Barber at DC Rally
The Rev. William Barber II and the Rev. Liz Theodaris are leading the New Poor People's Campaign for a national moral revolution in America through non-retributive means.
By now, thousands of words have been written about the incident in which presidential press secretary Sarah Huckabee Sanders was asked by owner Stephanie Wilkinson to leave Wilkinson’s northern Virginia restaurant The Red Hen at the behest of employees uncomfortable with serving the Trump Administration’s spokeswoman. The episode troubled me so much that I posted my ethical quandary on Facebook, where a surprisingly polite and profound conversation of many perspectives ensued.
I’m grateful for all the viewpoints my friends gave, because they showed what a complex ethical problem we’re facing in both church and society these days. What continues to vex me – and many other Christians of my acquaintance – is this: How do we reconcile Jesus’ instructions to do good to our enemies with our baptismal vow to resist evil in whatever form it presents itself?
I find this ethical dilemma compounded by my own personality; by human behavioral standards, I’m what’s known as a “hot reactor.” In “fight, flight or freeze” situations, I opt reflexively for “fight.” I’d have been among the first to grab my musket at Concord and Lexington. I’d have been first to storm the Bastille in the French Revolution. I’d have been one of the iron-jawed angels force-fed by police to keep me from dying for women’s suffrage. Even now, despite age and disability, if there’s a demonstration against the injustices of our current era, I’m there whenever possible.

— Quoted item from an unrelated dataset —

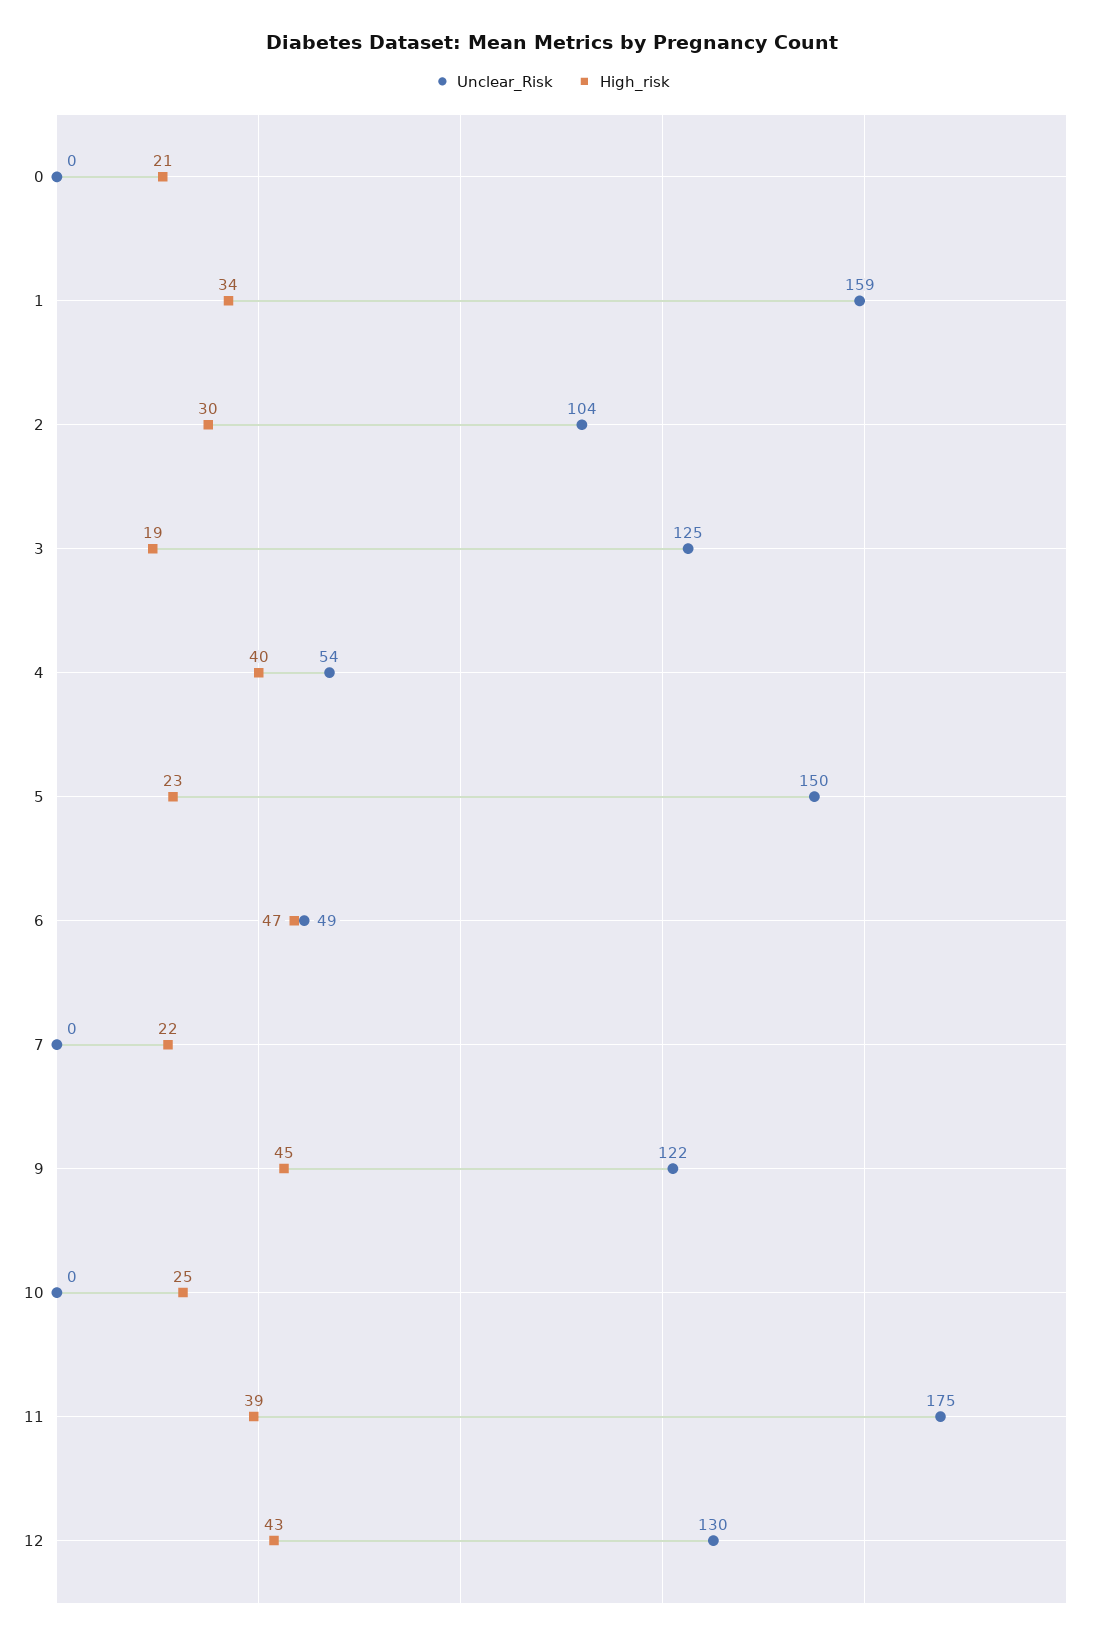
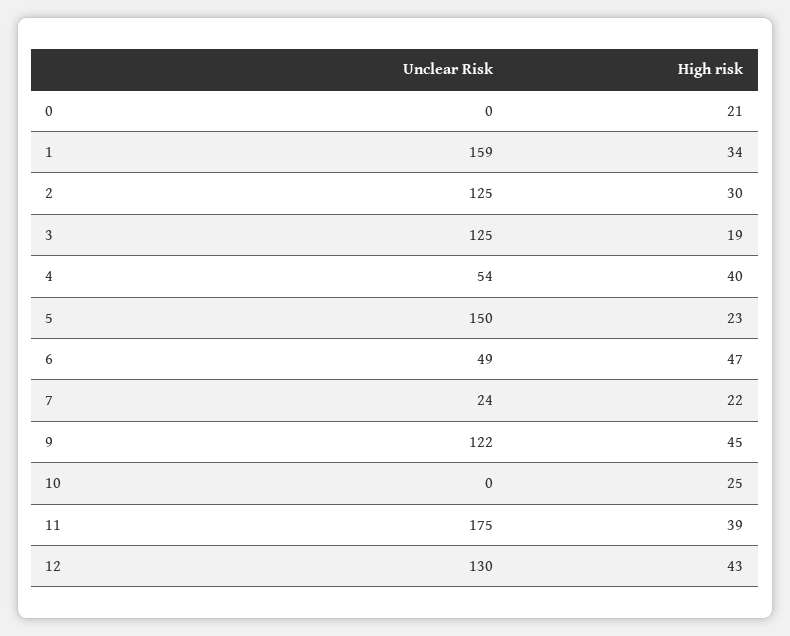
Unclear_Risk, 2: 104 -> 125
Unclear_Risk, 7: 0 -> 24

So why the angst over this instance of retribution directed toward the public spokeswoman of a political system turned oppressive? Because the better angels of my nature are telling me that retributive action is not the way of Jesus.

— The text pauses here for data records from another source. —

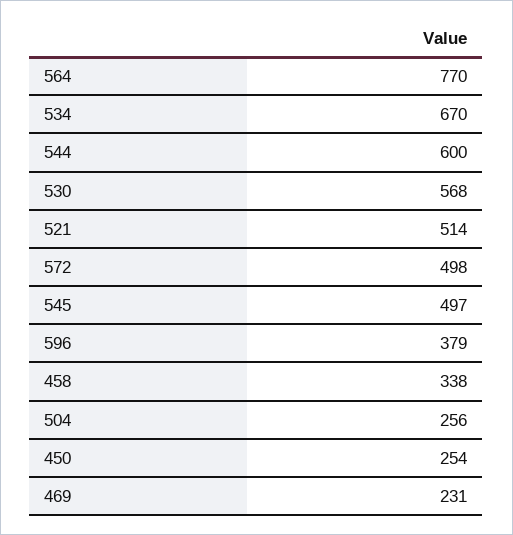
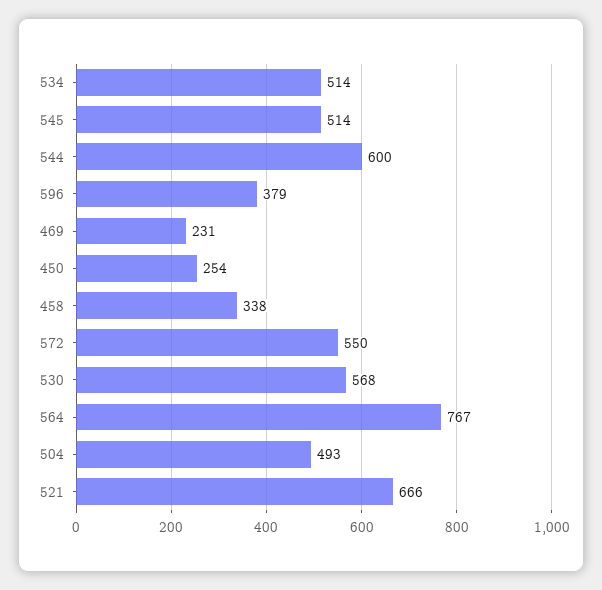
564: 770 -> 767
534: 670 -> 514
521: 514 -> 666
572: 498 -> 550
545: 497 -> 514
504: 256 -> 493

I find this spiritual discernment hard to accept. It hurts to see what is happening in America. Like the prophet Jeremiah, “all my bones shake” at the sight of bullying, oppression or injustice. I want to hit back. We want to hit back, especially now when so many people around us are being hurt by the actions of those in political power.
Many agree with a retributive strategy, such as New York Times columnist Michelle Goldberg: “…Liberals are using their cultural power against the right because it’s the only power they have left, and people have a desperate need to say, and to hear others say, that what is happening in this country is intolerable.

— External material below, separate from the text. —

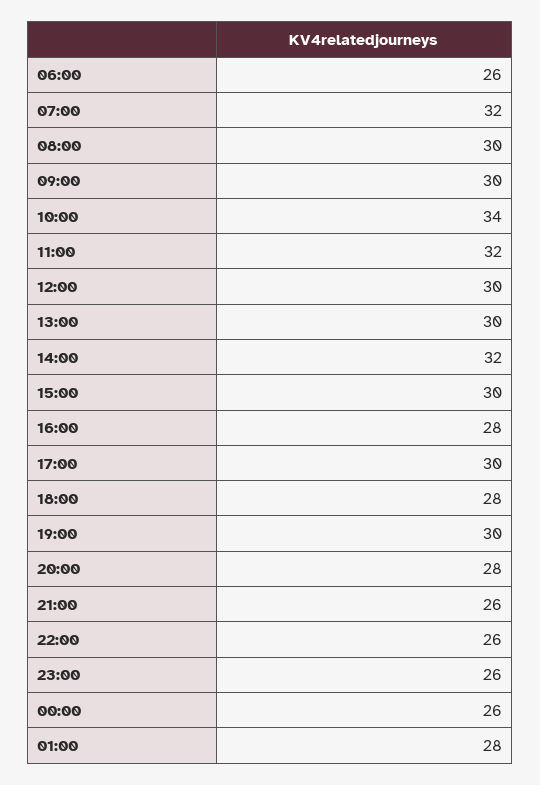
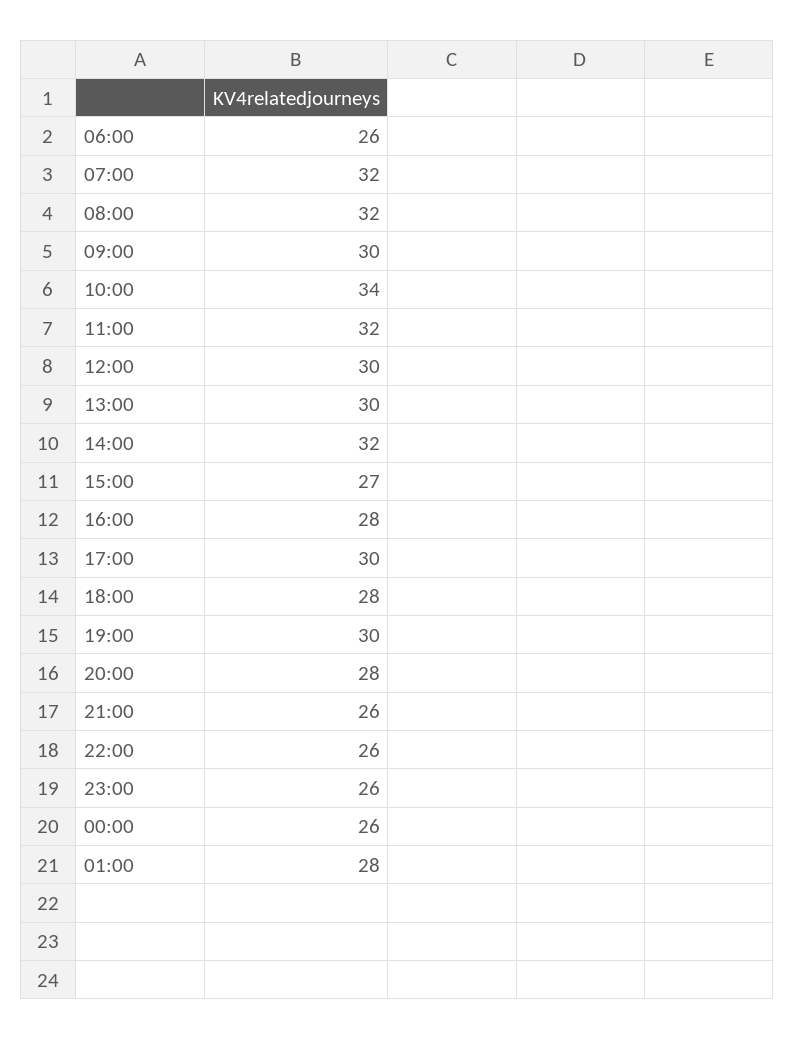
08:00: 30 -> 32
15:00: 30 -> 27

“Sometimes, their strategies may be poorly conceived. But there’s an abusive sort of victim-blaming in demanding that progressives single-handedly uphold civility, lest the right become even more uncivil in response. As long as our rulers wage war on cosmopolitan culture, they shouldn’t feel entitled to its fruits.”
Therein lies the rub for me. I enjoy the fruits of our “cosmopolitan culture,” but my dominant culture isn’t “cosmopolitan America”; it’s the God-culture taught by my rabbi, Jesus. If Jesus had been a baker, he’d have baked a wedding cake for anyone who asked. If Jesus came upon someone hungry, as he often did, he fed them. If they were thirsty, he gave them water. In Jesus culture, we return good for evil; in so doing, we renounce evil, we resist it and refuse to be conquered by it.
But Jesus didn’t stop there. Every gesture that met a human need also included the “why” – the news that God loves us and wants us to have wholeness of life, a divine vision of shalom for all creation. The strategy of retribution, whether it’s shunning, civil violence or outright war, carries great danger for Christians, for it tempts us into becoming the evil we’re trying to resist.
We aren’t in this life to “win” it, and that’s what retributive actions reinforce – the winner-take-all strategy that is a favorite of those currently in political power. We Christians have at our disposal a strategy far mightier than tit-for-tat incivility. When we stand courageously and non-violently against injustice and oppression, we call upon the power of love to disarm hatred (make no mistake, political liberals are just as capable of hatred as are political conservatives).
I think these days of those who’ve employed this strategy successfully. Gandhi, who won independence for India through provocative non-violent non-cooperation with British rule. Martin Luther King Jr., who led his people across the Edmund Pettus Bridge in Selma to civil rights, and then into a “poor people’s campaign” against poverty and militarism. And now, people like the Rev. William Barber II and the Rev. Liz Theodaris are leading a new Poor People’s Campaign for moral revolution in America.
Of all the responses to my Facebook post, the one I like best was from my friend, the Rev. Thom White Wolf Fassett, former top executive of the General Board of Church and Society. Thom wrote: “I’d have baked the [wedding] cake [for a gay couple]. I’d have served the dinner. Then I’d have sat down and delivered my sermon.”
Let’s bake the cakes. Let’s serve the dinners. Let’s march and vote. Most of all, let’s not miss any opportunity to deliver the sermon.
Cynthia B. Astle serves as Editor of United Methodist Insight, which she founded in 2011.